What you have to do —
An exact copy of the entries below is required, with all pictures removed.

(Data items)
##############################
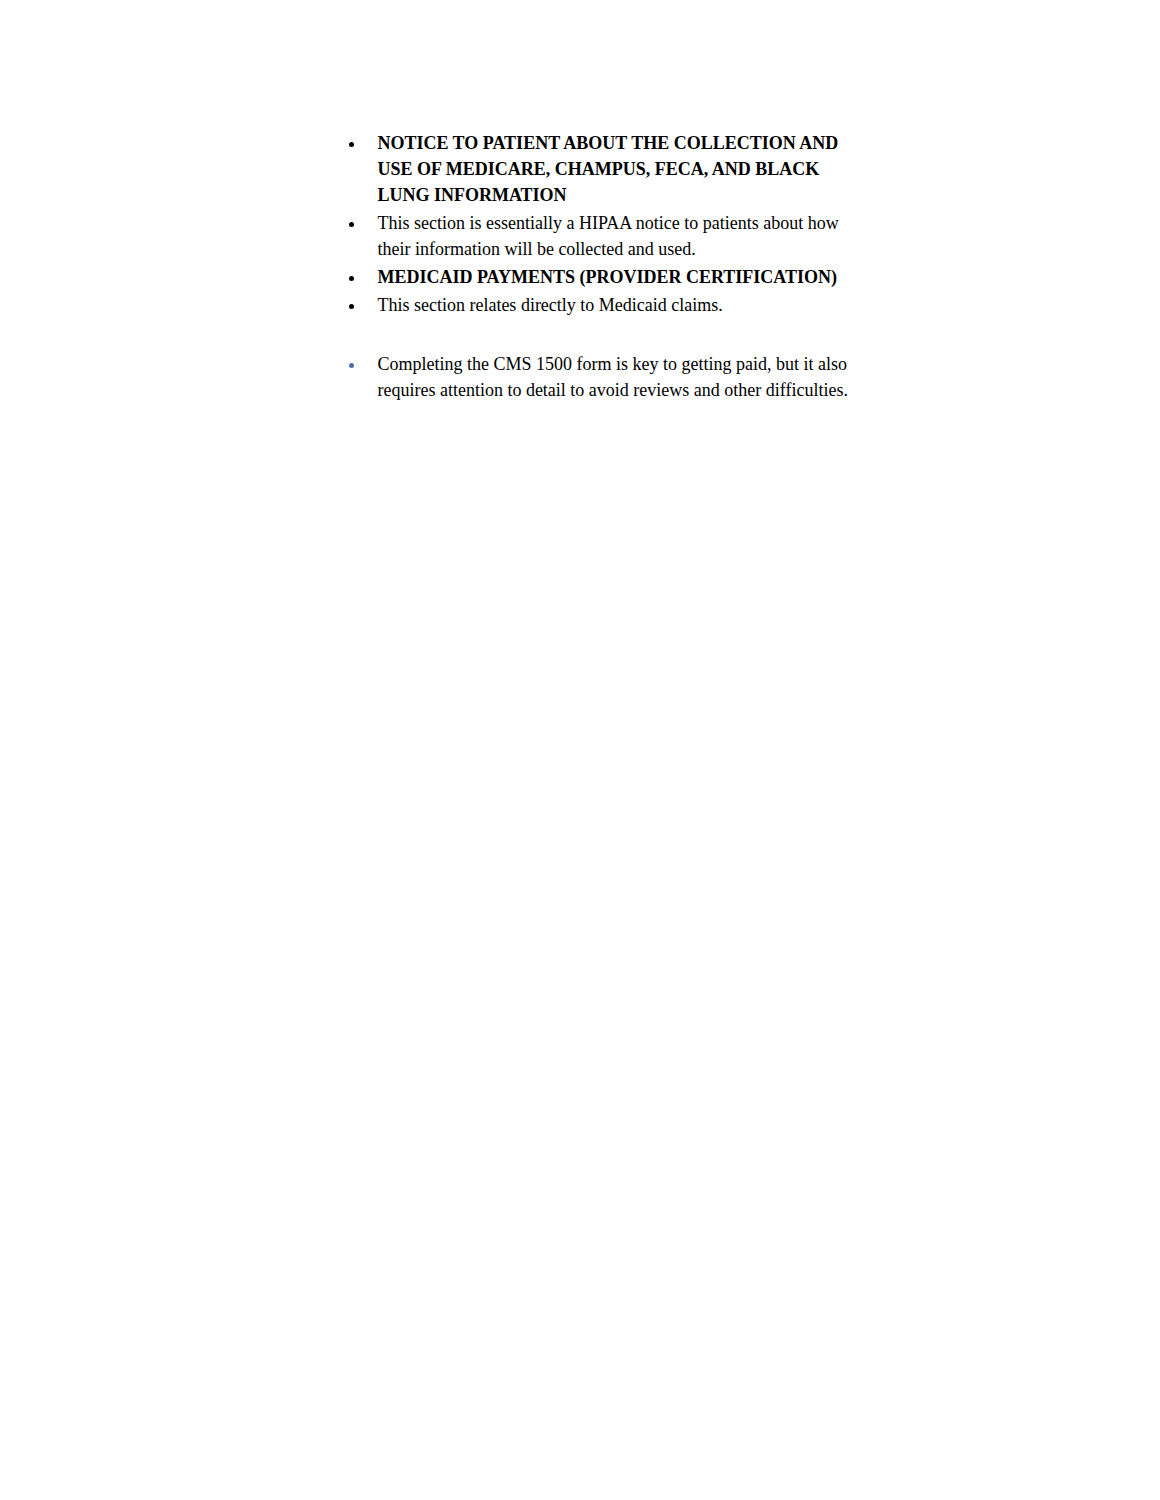NOTICE TO PATIENT ABOUT THE COLLECTION AND USE OF MEDICARE, CHAMPUS, FECA, AND BLACK LUNG INFORMATION
This section is essentially a HIPAA notice to patients about how their information will be collected and used.
MEDICAID PAYMENTS (PROVIDER CERTIFICATION)
This section relates directly to Medicaid claims.
Completing the CMS 1500 form is key to getting paid, but it also requires attention to detail to avoid reviews and other difficulties.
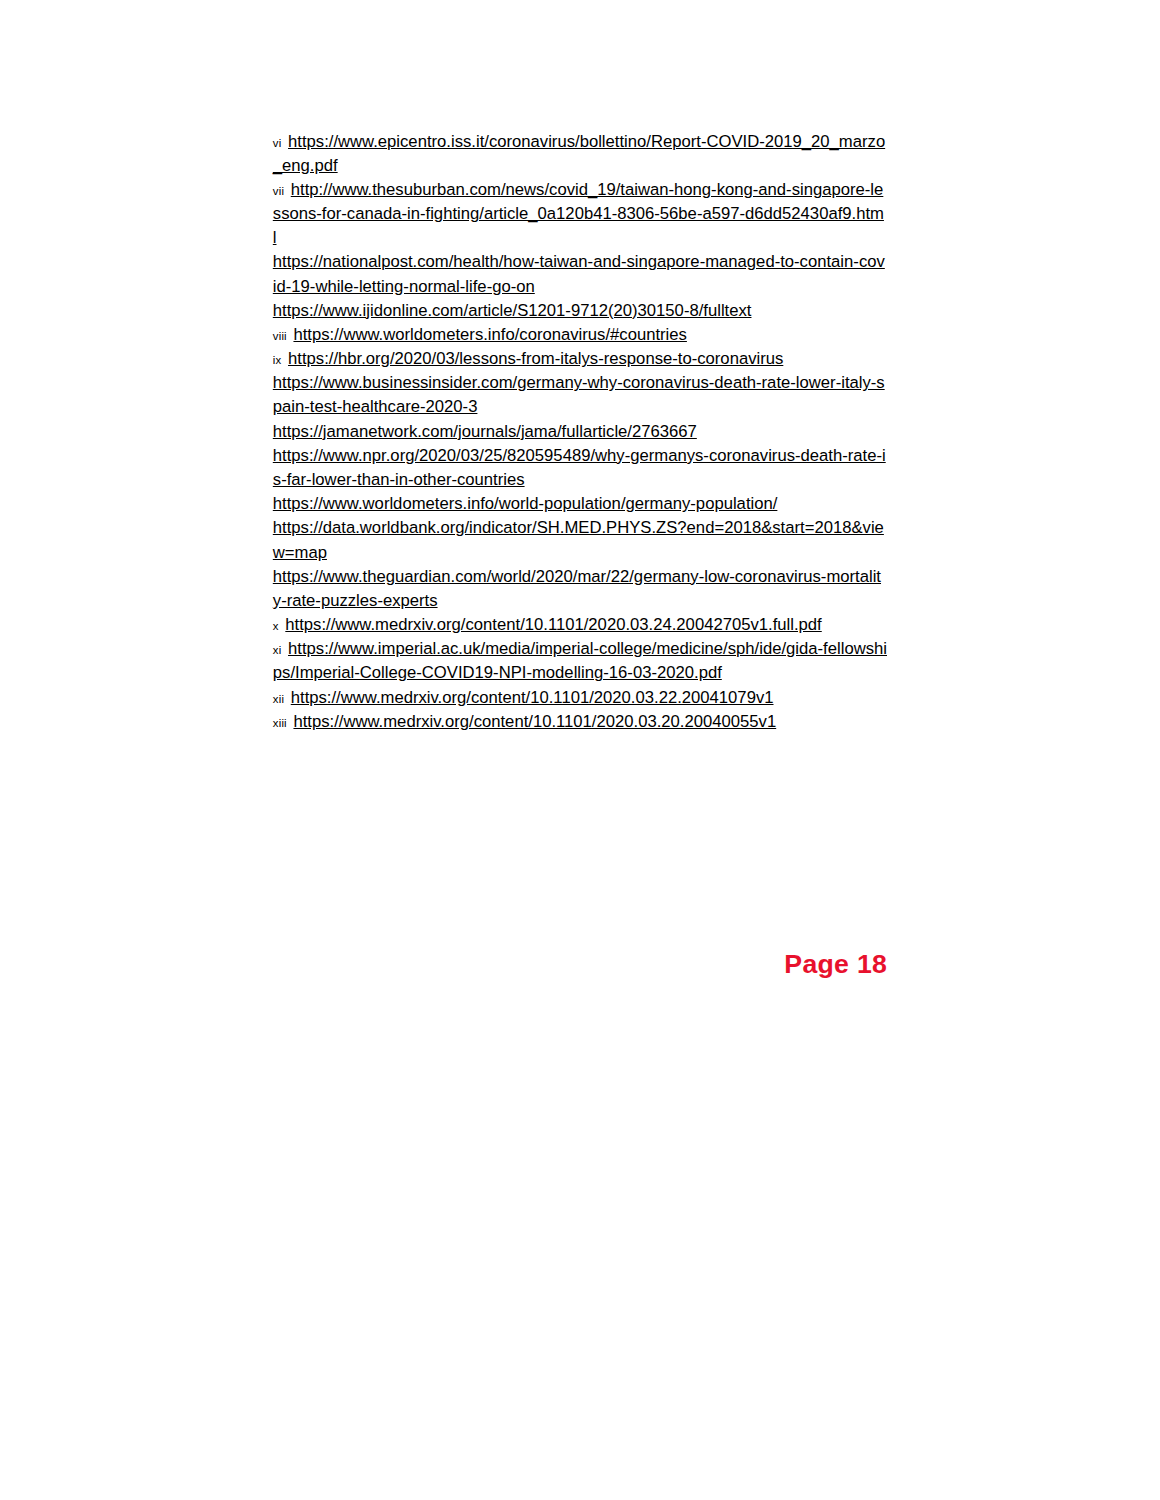vi https://www.epicentro.iss.it/coronavirus/bollettino/Report-COVID-2019_20_marzo_eng.pdf
vii http://www.thesuburban.com/news/covid_19/taiwan-hong-kong-and-singapore-lessons-for-canada-in-fighting/article_0a120b41-8306-56be-a597-d6dd52430af9.html
https://nationalpost.com/health/how-taiwan-and-singapore-managed-to-contain-covid-19-while-letting-normal-life-go-on
https://www.ijidonline.com/article/S1201-9712(20)30150-8/fulltext
viii https://www.worldometers.info/coronavirus/#countries
ix https://hbr.org/2020/03/lessons-from-italys-response-to-coronavirus
https://www.businessinsider.com/germany-why-coronavirus-death-rate-lower-italy-spain-test-healthcare-2020-3
https://jamanetwork.com/journals/jama/fullarticle/2763667
https://www.npr.org/2020/03/25/820595489/why-germanys-coronavirus-death-rate-is-far-lower-than-in-other-countries
https://www.worldometers.info/world-population/germany-population/
https://data.worldbank.org/indicator/SH.MED.PHYS.ZS?end=2018&start=2018&view=map
https://www.theguardian.com/world/2020/mar/22/germany-low-coronavirus-mortality-rate-puzzles-experts
x https://www.medrxiv.org/content/10.1101/2020.03.24.20042705v1.full.pdf
xi https://www.imperial.ac.uk/media/imperial-college/medicine/sph/ide/gida-fellowships/Imperial-College-COVID19-NPI-modelling-16-03-2020.pdf
xii https://www.medrxiv.org/content/10.1101/2020.03.22.20041079v1
xiii https://www.medrxiv.org/content/10.1101/2020.03.20.20040055v1
Page 18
##############################
Result of this task —
NOTICE TO PATIENT ABOUT THE COLLECTION AND USE OF MEDICARE, CHAMPUS, FECA, AND BLACK LUNG INFORMATION
This section is essentially a HIPAA notice to patients about how their information will be collected and used.
MEDICAID PAYMENTS (PROVIDER CERTIFICATION)
This section relates directly to Medicaid claims.
Completing the CMS 1500 form is key to getting paid, but it also requires attention to detail to avoid reviews and other difficulties.
vi https://www.epicentro.iss.it/coronavirus/bollettino/Report-COVID-2019_20_marzo_eng.pdf
vii http://www.thesuburban.com/news/covid_19/taiwan-hong-kong-and-singapore-lessons-for-canada-in-fighting/article_0a120b41-8306-56be-a597-d6dd52430af9.html
https://nationalpost.com/health/how-taiwan-and-singapore-managed-to-contain-covid-19-while-letting-normal-life-go-on
https://www.ijidonline.com/article/S1201-9712(20)30150-8/fulltext
viii https://www.worldometers.info/coronavirus/#countries
ix https://hbr.org/2020/03/lessons-from-italys-response-to-coronavirus
https://www.businessinsider.com/germany-why-coronavirus-death-rate-lower-italy-spain-test-healthcare-2020-3
https://jamanetwork.com/journals/jama/fullarticle/2763667
https://www.npr.org/2020/03/25/820595489/why-germanys-coronavirus-death-rate-is-far-lower-than-in-other-countries
https://www.worldometers.info/world-population/germany-population/
https://data.worldbank.org/indicator/SH.MED.PHYS.ZS?end=2018&start=2018&view=map
https://www.theguardian.com/world/2020/mar/22/germany-low-coronavirus-mortality-rate-puzzles-experts
x https://www.medrxiv.org/content/10.1101/2020.03.24.20042705v1.full.pdf
xi https://www.imperial.ac.uk/media/imperial-college/medicine/sph/ide/gida-fellowships/Imperial-College-COVID19-NPI-modelling-16-03-2020.pdf
xii https://www.medrxiv.org/content/10.1101/2020.03.22.20041079v1
xiii https://www.medrxiv.org/content/10.1101/2020.03.20.20040055v1
Page 18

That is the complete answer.